Additionally, the laws in Mississippi and Idaho for alerting patients and providers are expected to expire July 1, 2026, and July 1, 2025, respectively. So far, there is no sign that a law will be passed as a replacement.
Those who wish to know more about the specific language in the laws from their state can visit Cardinal Health’s Interchangeability Laws By State report.3
How Much Can Employers Save and What Can They Do?
Self-insured companies could have saved $407 million in 2018 had they completely ceased use of Remicade (reference infliximab) and Neupogen (reference filgrastim) in favor of biosimilars. Ford Motor has already saved $5 million by switching patients to 5 biosimilars.
Despite how much power PBMs and other health care entities have over coverage options, employers have more power than they realize.
“If we look at the way the health insurance markets are today, they're driven by the employers…. As large employers switch, you have that double effect of one; they're moving a large population toward more-affordable drugs—that is a beneficial impact—but [you also have] the secondary impacts of news stories that come from it and the awareness that those drive other large, as well as smaller, payers towards embracing biosimilars,” said Wayne Winegarden, PhD, senior fellow in business and economics at the Pacific Research Institute (PRI), director of PRI’s Center for Medical Economics and Innovation, and a member of The Center for Biosimilars®’s Advisory Board, in an interview.

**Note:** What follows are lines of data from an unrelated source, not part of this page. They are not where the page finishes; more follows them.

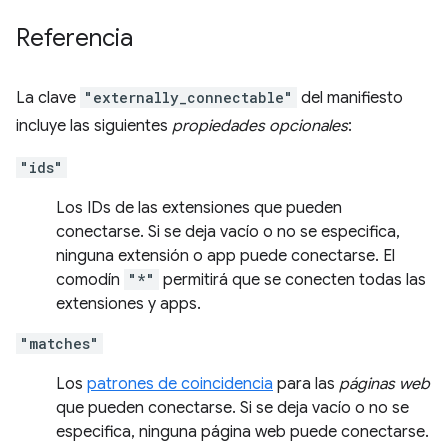
Referencia
La clave
"externally_connectable"
del manifiesto
incluye las siguientes
propiedades opcionales
:
"ids"
Los IDs de las extensiones que pueden
conectarse. Si se deja vacío o no se especifica,
ninguna extensión o app puede conectarse. El
comodín
"*"
permitirá que se conecten todas las
extensiones y apps.
"matches"
Los
patrones de coincidencia
para las
páginas web
que pueden conectarse. Si se deja vacío o no se
especifica, ninguna página web puede conectarse.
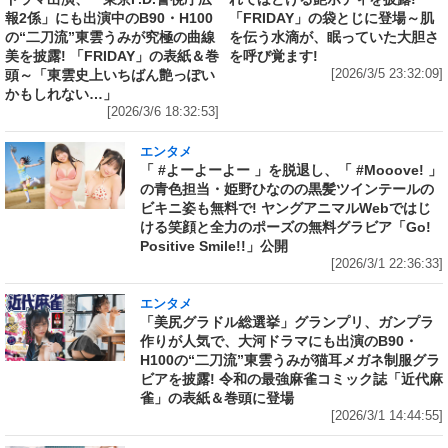
報2係」にも出演中のB90・H100
「FRIDAY」の袋とじに登場～肌
の“二刀流”東雲うみが究極の曲線
を伝う水滴が、眠っていた大胆さ
美を披露! 「FRIDAY」の表紙＆巻
を呼び覚ます!
頭～「東雲史上いちばん艶っぽい
[2026/3/5 23:32:09]
かもしれない…」
[2026/3/6 18:32:53]
エンタメ
「 #よーよーよー 」を脱退し、「 #Mooove! 」
の青色担当・姫野ひなのの黒髪ツインテールの
ビキニ姿も無料で! ヤングアニマルWebではじ
ける笑顔と全力のポーズの無料グラビア「Go!
Positive Smile!!」公開
[2026/3/1 22:36:33]
エンタメ
「美尻グラドル総選挙」グランプリ、ガンプラ
作りが人気で、大河ドラマにも出演のB90・
H100の“二刀流”東雲うみが猫耳メガネ制服グラ
ビアを披露! 令和の最強麻雀コミック誌「近代麻
雀」の表紙＆巻頭に登場
[2026/3/1 14:44:55]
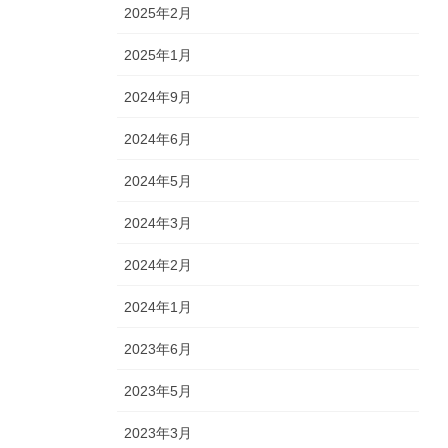
2025年2月
2025年1月
2024年9月
2024年6月
2024年5月
2024年3月
2024年2月
2024年1月
2023年6月
2023年5月
2023年3月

Already, large employers and benefit funds, such as CalPERS, Costco, and Disney, have analyzed how much they were paying for biologic drugs, negotiated with their payers, and have worked hard to drive more patient use of biosimilars and generate savings.
Employers can advocate for policy changes that promote biosimilar use by contacting federal and state legislators to encourage them to support biosimilars legislation, such as the Biosimilars User Fee Amendments of 2022 among others.
In February 2022, the National Alliance of Healthcare Purchaser Coalitions outlined several steps that employers can take to get biosimilars on formulary and improve employee satisfaction. They include:
Employers may need to be persistent during negotiations, as many biosimilars may be on the medical benefit; this may require more preparatory work to ensure that cost share is lower or nonexistent.
Overall, employers spend around 40% to 50% of their health care costs on specialty medications, including adalimumab. Employers can also work with employer support organizations, such as Employers Health, which helps employers oversee pharmacy plan performance and secure health benefits that can help patients and save them money.